> **DIRECTIVE**
Exactly repeat all the records below, omitting the images they hold.

::::::::::

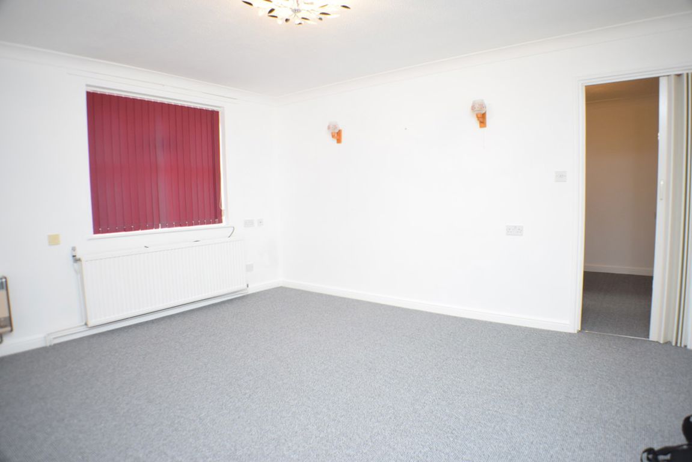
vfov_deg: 48.0
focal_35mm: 27
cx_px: 346
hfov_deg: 67.4
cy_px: 231
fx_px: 519
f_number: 3.8
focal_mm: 18
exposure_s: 1/60
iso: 800
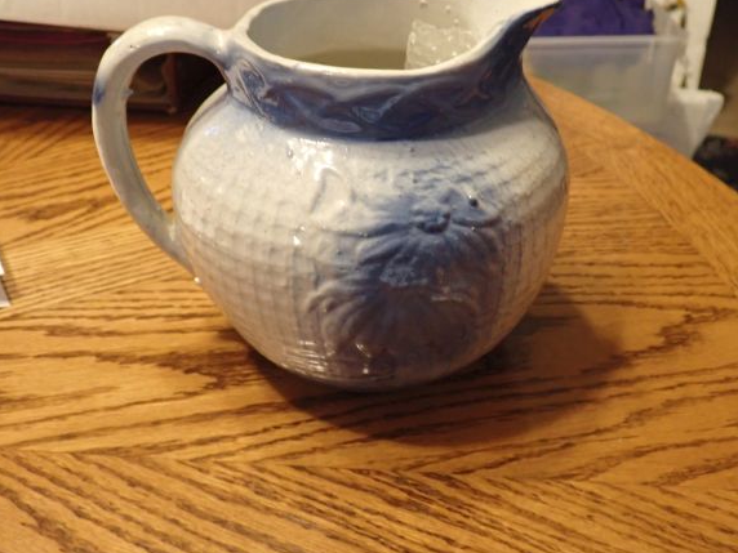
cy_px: 244
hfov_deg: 52.5
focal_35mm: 35
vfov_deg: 40.6
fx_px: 746
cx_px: 406
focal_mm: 5.4
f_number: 2.3
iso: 800
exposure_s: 1/30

::::::::::

> **RESULT OF THE EXERCISE**
vfov_deg: 48.0
focal_35mm: 27
cx_px: 346
hfov_deg: 67.4
cy_px: 231
fx_px: 519
f_number: 3.8
focal_mm: 18
exposure_s: 1/60
iso: 800
cy_px: 244
hfov_deg: 52.5
focal_35mm: 35
vfov_deg: 40.6
fx_px: 746
cx_px: 406
focal_mm: 5.4
f_number: 2.3
iso: 800
exposure_s: 1/30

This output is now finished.